In the secret prison of Shaubert he found an old man, confined for–he could not learn what. Every day, the yet youthful and most fascinating, voluptuous and beautiful daughter of the old man, visited his cell, which was adjoining that of Shaubert’s. As she did so, it was not long before she found occasion to linger at the door of the widower, the poet–and sigh so piteously as to draw from the victim, at first a holy poem, and at length an amative love lay. Like fire into tow did this effusion of the poet’s quill inflame the breast and arouse the passions of the lovely Bertha; and in an obscure hour, after pouring forth the soul’s burden of most vehement love, the angel in woman’s form(!), with implements as perfect as the very jailor’s, opened all the bolts and bars, and led the captive forth to liberty! She would have the poet who had entranced her, fly and leave her to her fate! But poetry scorned such dastardy–it was but to brave the uncertainty of fate to stay, and torture to go–Bertha must fly with him. She had a father–could she leave him in bondage? No! She had rescued her lover–she braved more–released her parent in the next hour, by the same mysterious means, and giving herself up to the tempest of love, she shared in the flight of the poet. In a remote section of chivalric Bohemia, they found an asylum. But Bertha was as yet but the deliverer from bondage, if not death, of her soul’s idol; he, with all the warmth and gratitude of a dozen poets, worshipped at her feet and besought her to bless him evermore by sharing his fate and fortune. There was a something imposing, a something that brought the pearly tear to the heroic girl’s eye and made that lovely bosom undulate with most sad emotion. The poet pressed her to his heart–fell at her feet, and begged that if his life–property–children–be the sacrifice–but let him know the secret at once–he was her friend–defender–lover–slave. Another sigh, and the spell was broken.

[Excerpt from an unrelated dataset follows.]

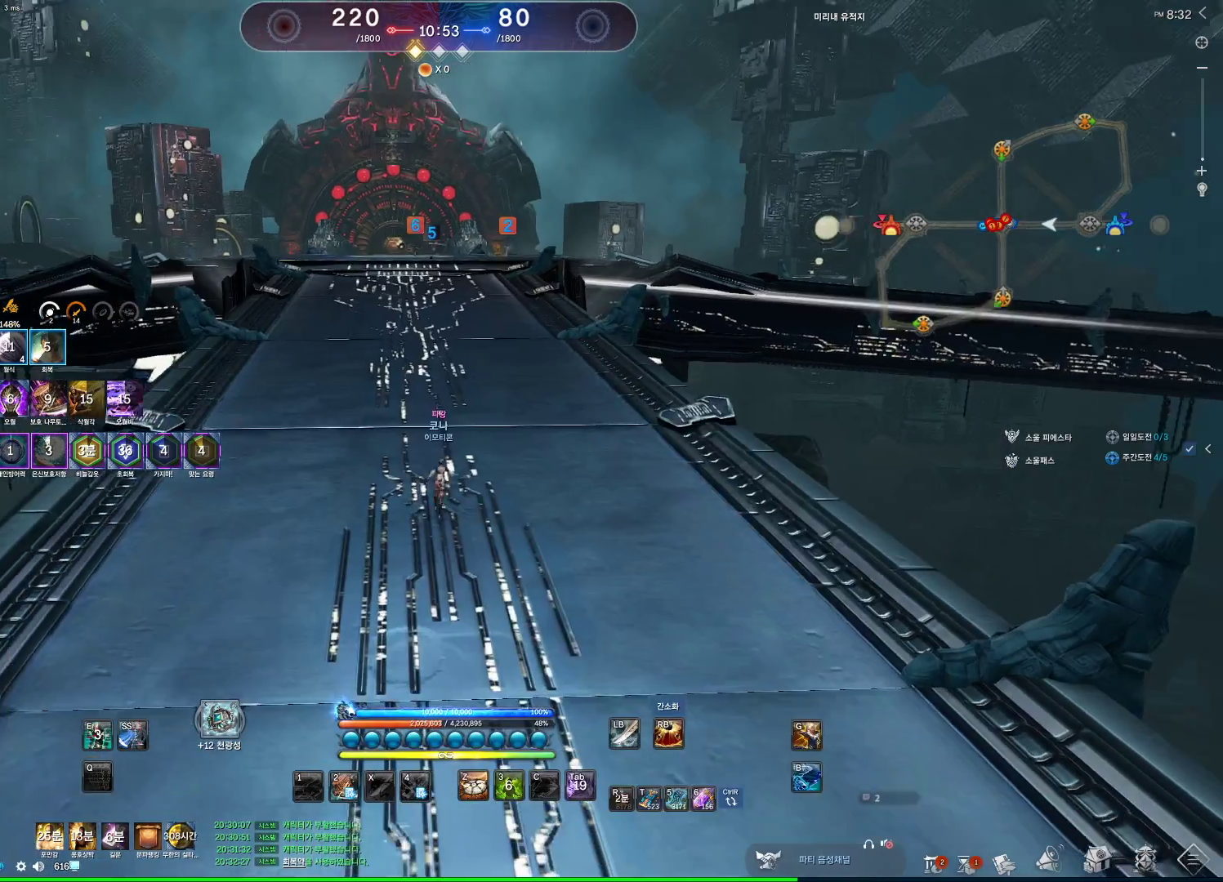
{"keys": ["w"], "mouse": [], "events": [[100, "shift", "up"]]}
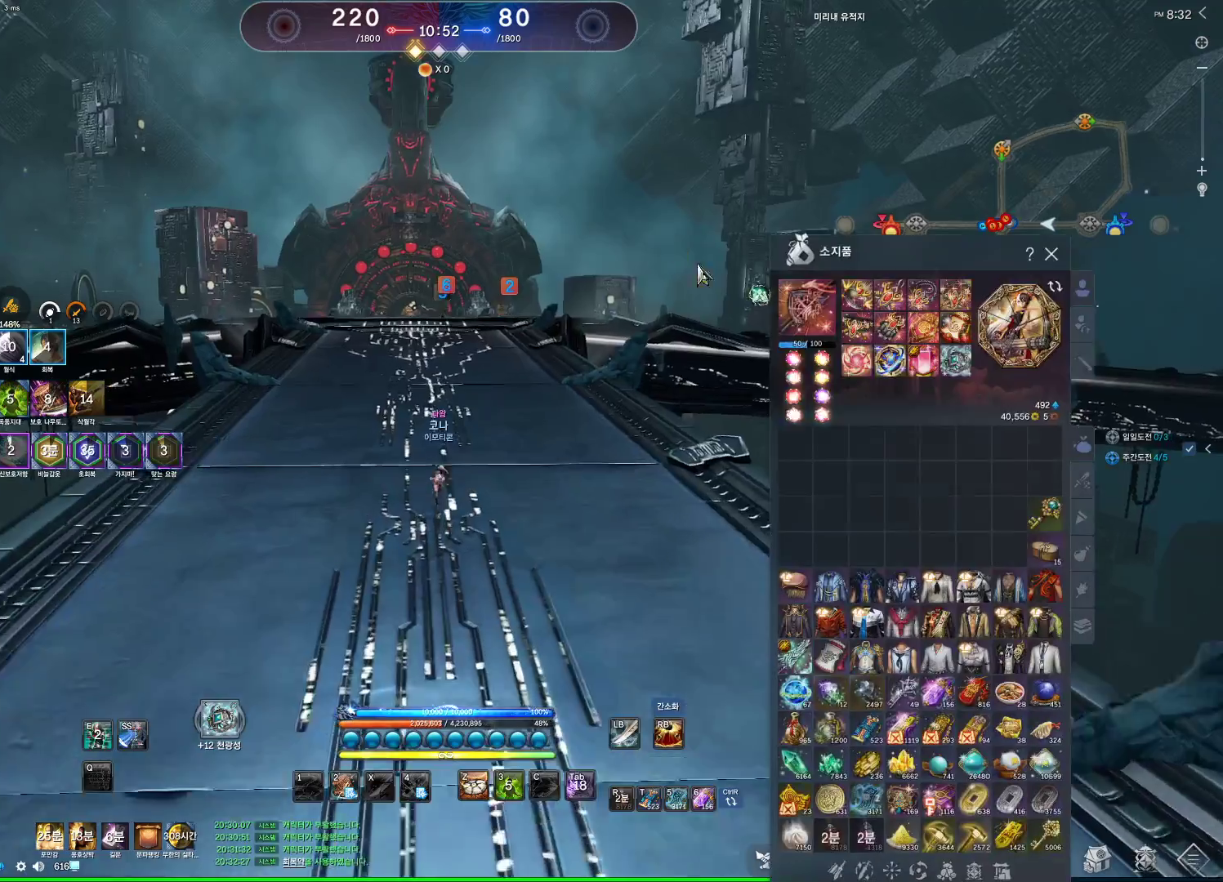
{"keys": ["w"], "mouse": [], "events": []}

“Why–ah! why were you a state prisoner–a secret prisoner in the —-?”
“Loved angel,” answered the poet, “I scarce can tell; indeed I have not the merest hint, in my own mind, to tell me for what I was arrested and thrown into prison!”
“Ah! sir,” sighed the lovely Bertha, “I can never then wed the man I love–I cannot brave the dangers of an unknown fate–at some moment least expected, to be torn from his arms–lost to him forever!”
“We can fly, dearest,” suggested the poet, “we can fly to other and more secure lands. In the sunshine of your sweet smile, my dear Bertha, obscurity–poverty would be nothing.”